Flashing crosswalk lights

Many crosswalk lights aren’t initiated until someone presses a button at the traffic signal, but Roger from Las Vegas noticed that this isn’t the case when walking along Boulder Highway in the east valley. Roger wanted to know why the overhead crosswalk lights are constantly flashing a yellow beacon when there aren’t any pedestrians around.

NDOT spokesman Tony Illia said there are two pedestrian signals that constantly flash along Boulder Highway: one at Whitney Avenue, and another just north of Hamilton Drive.

“They are woefully outdated,” Illia said. “That is, we are tearing them down and replacing them with new pedestrian push-button activated, overhead rapid-flashing beacons.”

The work is part of a larger $2 million pedestrian safety upgrade scheduled to start by summer, Illia said. Plans call for flashing beacons, wider medians and crosswalks at eight intersections and mid-block segments of Boulder Highway.

Additionally, NDOT and the RTC are working on a $2.4 million study that will outline several short-term and long-term safety improvements along this high-speed corridor.

Clark County saw a record high of 78 pedestrians who were fatally struck on public roads in 2017 — nine of whom were killed while walking along Boulder Highway.

Red for a reason

James from Las Vegas says the emergency signal in front of Fire Station No. 42 at 7331 W. Cheyenne Avenue in Summerlin turns red “for no reason” every 10 minutes — even when there appears to be no activity.

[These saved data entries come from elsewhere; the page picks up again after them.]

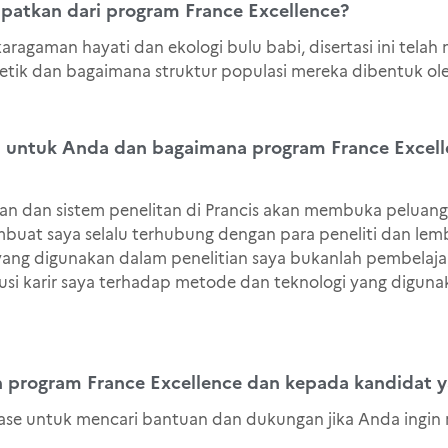
patkan dari program France Excellence?
karagaman hayati dan ekologi bulu babi, disertasi ini t
k dan bagaimana struktur populasi mereka dibentuk oleh 
 untuk Anda dan bagaimana program France Excelle
 dan sistem penelitan di Prancis akan membuka peluang k
buat saya selalu terhubung dengan para peneliti dan lemba
ang digunakan dalam penelitian saya bukanlah pembelajara
olusi karir saya terhadap metode dan teknologi yang diguna
rogram France Excellence dan kepada kandidat ya
ase untuk mencari bantuan dan dukungan jika Anda ingin m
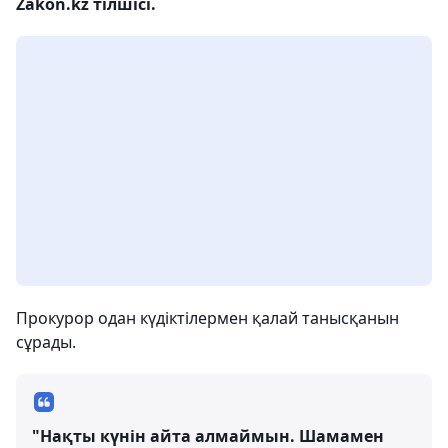
Zakon.kz тілшісі.
Прокурор одан күдіктілермен қалай танысқанын
сұрады.
"Нақты күнін айта алмаймын. Шамамен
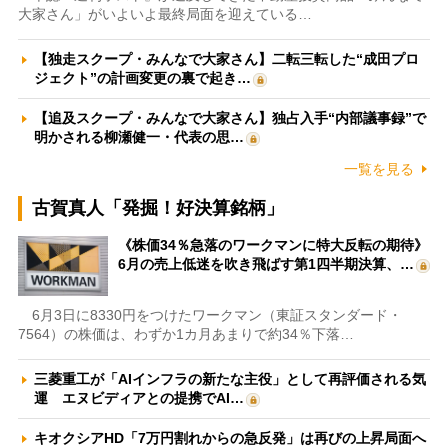
大家さん」がいよいよ最終局面を迎えている…
【独走スクープ・みんなで大家さん】二転三転した“成田プロ
ジェクト”の計画変更の裏で起き…
【追及スクープ・みんなで大家さん】独占入手“内部議事録”で
明かされる柳瀬健一・代表の思…
一覧を見る
古賀真人「発掘！好決算銘柄」
《株価34％急落のワークマンに特大反転の期待》
6月の売上低迷を吹き飛ばす第1四半期決算、…
6月3日に8330円をつけたワークマン（東証スタンダード・
7564）の株価は、わずか1カ月あまりで約34％下落…
三菱重工が「AIインフラの新たな主役」として再評価される気
運 エヌビディアとの提携でAI…
キオクシアHD「7万円割れからの急反発」は再びの上昇局面へ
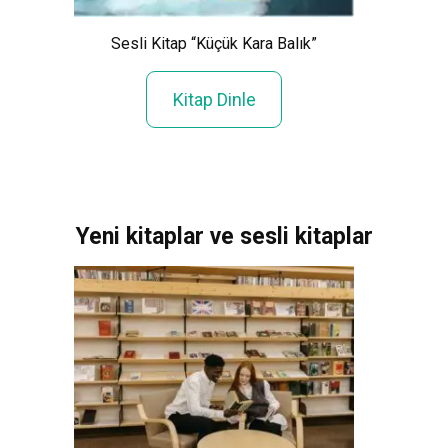
Sesli Kitap “Küçük Kara Balık”
nu”
Se
Kitap Dinle
Yeni kitaplar ve sesli kitaplar
Xem Wo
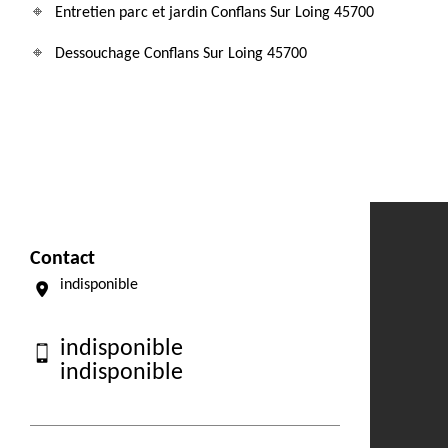
Entretien parc et jardin Conflans Sur Loing 45700
Dessouchage Conflans Sur Loing 45700
Contact
indisponible
indisponible
indisponible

Margaret Kurtz, a spokeswoman for the city of Las Vegas, said there was once a time when traffic blocked the fire station driveways during heavy commuter times.

At some point, city crews made adjustments so the signal would keep access open at the fire station as a way to improve response times for firefighters responding to an emergency.

Currently, the signal’s timing is coordinated with the signal at Cheyenne and Tenaya Way to keep traffic moving. For example, Kurtz said that drivers headed east on Cheyenne won’t be released from the fire station’s traffic signal until the signal turns green at Tenaya.